▶ INSTRUCTION
Copy out the entries word for word, starting at the line that contains "as the image)." and continuing through the last line of the entries, with both ends included.

▶ SOURCE RECORDS
----------

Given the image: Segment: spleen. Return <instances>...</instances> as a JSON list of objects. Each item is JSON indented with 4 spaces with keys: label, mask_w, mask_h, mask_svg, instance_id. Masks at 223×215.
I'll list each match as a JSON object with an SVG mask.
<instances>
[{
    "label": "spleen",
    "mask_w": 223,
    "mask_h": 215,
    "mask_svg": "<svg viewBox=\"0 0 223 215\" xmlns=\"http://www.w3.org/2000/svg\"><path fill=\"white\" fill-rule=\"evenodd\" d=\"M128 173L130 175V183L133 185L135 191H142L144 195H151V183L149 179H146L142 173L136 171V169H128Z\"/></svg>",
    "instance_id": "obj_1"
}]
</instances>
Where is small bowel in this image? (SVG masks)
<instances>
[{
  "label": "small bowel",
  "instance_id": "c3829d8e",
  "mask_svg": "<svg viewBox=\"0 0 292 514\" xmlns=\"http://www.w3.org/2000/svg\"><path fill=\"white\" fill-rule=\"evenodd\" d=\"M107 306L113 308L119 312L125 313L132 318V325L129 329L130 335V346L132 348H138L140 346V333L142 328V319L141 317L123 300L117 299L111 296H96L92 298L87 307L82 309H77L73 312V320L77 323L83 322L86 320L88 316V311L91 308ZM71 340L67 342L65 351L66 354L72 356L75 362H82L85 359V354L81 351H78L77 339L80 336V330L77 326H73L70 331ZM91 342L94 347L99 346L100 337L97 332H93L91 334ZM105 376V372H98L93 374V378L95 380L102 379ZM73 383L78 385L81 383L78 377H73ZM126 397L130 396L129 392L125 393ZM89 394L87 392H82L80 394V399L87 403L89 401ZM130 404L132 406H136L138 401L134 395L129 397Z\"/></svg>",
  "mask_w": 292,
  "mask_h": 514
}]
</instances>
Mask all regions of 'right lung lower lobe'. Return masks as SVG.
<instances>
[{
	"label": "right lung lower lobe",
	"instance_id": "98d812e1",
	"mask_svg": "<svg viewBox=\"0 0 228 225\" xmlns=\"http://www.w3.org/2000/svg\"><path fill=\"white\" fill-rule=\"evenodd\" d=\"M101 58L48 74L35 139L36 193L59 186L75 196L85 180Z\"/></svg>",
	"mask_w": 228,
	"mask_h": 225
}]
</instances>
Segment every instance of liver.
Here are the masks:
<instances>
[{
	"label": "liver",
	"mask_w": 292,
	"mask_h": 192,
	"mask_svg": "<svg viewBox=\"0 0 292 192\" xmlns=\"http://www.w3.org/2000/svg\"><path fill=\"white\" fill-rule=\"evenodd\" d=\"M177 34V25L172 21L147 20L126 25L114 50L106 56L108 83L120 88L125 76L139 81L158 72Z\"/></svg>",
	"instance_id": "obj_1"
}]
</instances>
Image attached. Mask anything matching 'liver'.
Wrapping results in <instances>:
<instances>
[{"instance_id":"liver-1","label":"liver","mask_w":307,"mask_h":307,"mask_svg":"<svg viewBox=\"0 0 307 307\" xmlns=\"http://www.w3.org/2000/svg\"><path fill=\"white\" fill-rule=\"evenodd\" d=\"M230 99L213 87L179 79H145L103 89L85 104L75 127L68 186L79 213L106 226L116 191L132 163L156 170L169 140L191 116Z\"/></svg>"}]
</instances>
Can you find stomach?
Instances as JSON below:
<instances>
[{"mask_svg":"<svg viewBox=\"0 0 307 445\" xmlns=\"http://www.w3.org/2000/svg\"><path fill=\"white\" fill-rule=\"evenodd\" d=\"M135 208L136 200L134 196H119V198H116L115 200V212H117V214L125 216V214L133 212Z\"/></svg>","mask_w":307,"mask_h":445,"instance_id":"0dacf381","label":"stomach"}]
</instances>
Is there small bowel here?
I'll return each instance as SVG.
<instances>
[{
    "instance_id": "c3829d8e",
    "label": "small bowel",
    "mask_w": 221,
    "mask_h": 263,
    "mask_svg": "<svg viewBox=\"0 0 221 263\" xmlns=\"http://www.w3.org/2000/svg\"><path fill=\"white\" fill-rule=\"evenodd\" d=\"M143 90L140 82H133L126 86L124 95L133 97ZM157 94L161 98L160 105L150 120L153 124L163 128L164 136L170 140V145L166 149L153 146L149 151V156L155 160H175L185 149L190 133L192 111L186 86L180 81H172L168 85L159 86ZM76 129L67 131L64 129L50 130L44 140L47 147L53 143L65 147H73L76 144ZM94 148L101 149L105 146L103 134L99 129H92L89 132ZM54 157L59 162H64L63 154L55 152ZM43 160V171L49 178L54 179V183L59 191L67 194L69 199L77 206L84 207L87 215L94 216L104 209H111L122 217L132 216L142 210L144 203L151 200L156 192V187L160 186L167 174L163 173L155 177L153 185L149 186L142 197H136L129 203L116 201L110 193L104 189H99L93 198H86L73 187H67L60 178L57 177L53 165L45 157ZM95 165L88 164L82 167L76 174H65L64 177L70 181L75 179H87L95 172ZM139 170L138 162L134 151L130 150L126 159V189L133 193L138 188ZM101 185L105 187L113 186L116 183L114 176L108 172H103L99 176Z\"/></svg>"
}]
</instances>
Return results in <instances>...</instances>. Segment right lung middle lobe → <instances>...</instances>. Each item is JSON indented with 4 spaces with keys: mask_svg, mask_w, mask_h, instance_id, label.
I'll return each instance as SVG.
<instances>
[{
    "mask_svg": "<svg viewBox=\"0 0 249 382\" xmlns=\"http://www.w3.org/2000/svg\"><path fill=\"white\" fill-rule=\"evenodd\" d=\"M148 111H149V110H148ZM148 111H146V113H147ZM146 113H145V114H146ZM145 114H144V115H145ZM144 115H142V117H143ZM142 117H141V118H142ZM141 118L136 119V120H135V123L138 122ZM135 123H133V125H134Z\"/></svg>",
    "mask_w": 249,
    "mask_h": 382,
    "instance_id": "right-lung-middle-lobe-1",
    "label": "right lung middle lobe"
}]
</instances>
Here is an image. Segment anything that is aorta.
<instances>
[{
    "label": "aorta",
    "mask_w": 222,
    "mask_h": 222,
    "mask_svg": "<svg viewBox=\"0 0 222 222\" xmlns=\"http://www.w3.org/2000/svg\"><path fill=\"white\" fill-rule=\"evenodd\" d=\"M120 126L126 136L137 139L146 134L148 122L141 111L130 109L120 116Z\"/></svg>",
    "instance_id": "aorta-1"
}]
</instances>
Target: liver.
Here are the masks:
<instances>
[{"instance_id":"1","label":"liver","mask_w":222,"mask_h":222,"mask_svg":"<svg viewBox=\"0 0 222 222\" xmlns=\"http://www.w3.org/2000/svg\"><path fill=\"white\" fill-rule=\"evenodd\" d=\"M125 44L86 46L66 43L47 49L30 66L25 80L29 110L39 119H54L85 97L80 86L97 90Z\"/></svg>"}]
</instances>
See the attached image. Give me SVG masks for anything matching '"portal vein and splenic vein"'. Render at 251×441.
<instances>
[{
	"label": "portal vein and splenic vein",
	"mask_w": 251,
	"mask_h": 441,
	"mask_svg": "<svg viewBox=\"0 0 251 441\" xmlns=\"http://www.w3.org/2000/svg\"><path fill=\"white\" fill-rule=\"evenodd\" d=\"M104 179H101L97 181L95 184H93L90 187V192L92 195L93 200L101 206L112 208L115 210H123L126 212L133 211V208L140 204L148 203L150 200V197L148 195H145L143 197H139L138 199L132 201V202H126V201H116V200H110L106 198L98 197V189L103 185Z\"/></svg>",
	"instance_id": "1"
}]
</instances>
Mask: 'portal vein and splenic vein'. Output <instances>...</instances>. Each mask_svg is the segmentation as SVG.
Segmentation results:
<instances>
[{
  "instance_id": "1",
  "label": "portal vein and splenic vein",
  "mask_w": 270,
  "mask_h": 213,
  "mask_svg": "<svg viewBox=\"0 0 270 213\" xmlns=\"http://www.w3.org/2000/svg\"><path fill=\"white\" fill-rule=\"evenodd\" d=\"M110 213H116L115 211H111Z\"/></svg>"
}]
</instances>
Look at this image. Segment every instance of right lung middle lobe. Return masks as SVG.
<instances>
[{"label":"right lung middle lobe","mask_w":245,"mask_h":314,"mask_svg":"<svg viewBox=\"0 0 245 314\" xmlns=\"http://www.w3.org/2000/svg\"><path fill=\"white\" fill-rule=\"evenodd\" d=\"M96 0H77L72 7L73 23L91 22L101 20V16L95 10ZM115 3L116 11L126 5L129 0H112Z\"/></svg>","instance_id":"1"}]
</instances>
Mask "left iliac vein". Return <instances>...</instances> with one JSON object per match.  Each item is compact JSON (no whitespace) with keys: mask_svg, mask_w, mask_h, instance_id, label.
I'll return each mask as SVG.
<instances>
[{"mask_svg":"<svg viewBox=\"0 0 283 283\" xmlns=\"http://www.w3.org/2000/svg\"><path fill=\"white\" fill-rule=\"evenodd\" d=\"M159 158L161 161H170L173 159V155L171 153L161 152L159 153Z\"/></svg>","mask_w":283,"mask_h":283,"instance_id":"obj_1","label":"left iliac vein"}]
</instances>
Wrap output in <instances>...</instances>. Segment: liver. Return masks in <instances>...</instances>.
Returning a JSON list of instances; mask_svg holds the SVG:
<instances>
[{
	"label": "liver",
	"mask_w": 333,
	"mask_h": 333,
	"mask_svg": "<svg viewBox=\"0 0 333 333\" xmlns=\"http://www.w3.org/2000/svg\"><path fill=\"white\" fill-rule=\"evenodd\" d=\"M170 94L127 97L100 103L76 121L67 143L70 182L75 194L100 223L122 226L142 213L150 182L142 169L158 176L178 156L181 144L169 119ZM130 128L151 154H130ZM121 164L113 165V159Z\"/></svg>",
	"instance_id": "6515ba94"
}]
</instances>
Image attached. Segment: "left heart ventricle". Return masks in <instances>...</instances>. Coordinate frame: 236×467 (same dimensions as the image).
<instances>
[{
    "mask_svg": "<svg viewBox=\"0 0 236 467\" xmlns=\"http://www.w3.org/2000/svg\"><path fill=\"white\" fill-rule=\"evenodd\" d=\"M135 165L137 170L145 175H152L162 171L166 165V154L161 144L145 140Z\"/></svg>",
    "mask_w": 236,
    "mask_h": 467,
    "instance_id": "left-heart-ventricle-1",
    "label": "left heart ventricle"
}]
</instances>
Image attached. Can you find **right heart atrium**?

----------

▶ ANSWER TO THIS EXERCISE
Image attached. Segment: "left heart ventricle". Return masks in <instances>...</instances>. Coordinate frame: 236×467 (same dimensions as the image).
<instances>
[{
    "mask_svg": "<svg viewBox=\"0 0 236 467\" xmlns=\"http://www.w3.org/2000/svg\"><path fill=\"white\" fill-rule=\"evenodd\" d=\"M135 165L137 170L145 175H152L162 171L166 165V154L161 144L145 140Z\"/></svg>",
    "mask_w": 236,
    "mask_h": 467,
    "instance_id": "left-heart-ventricle-1",
    "label": "left heart ventricle"
}]
</instances>
Image attached. Can you find **right heart atrium**?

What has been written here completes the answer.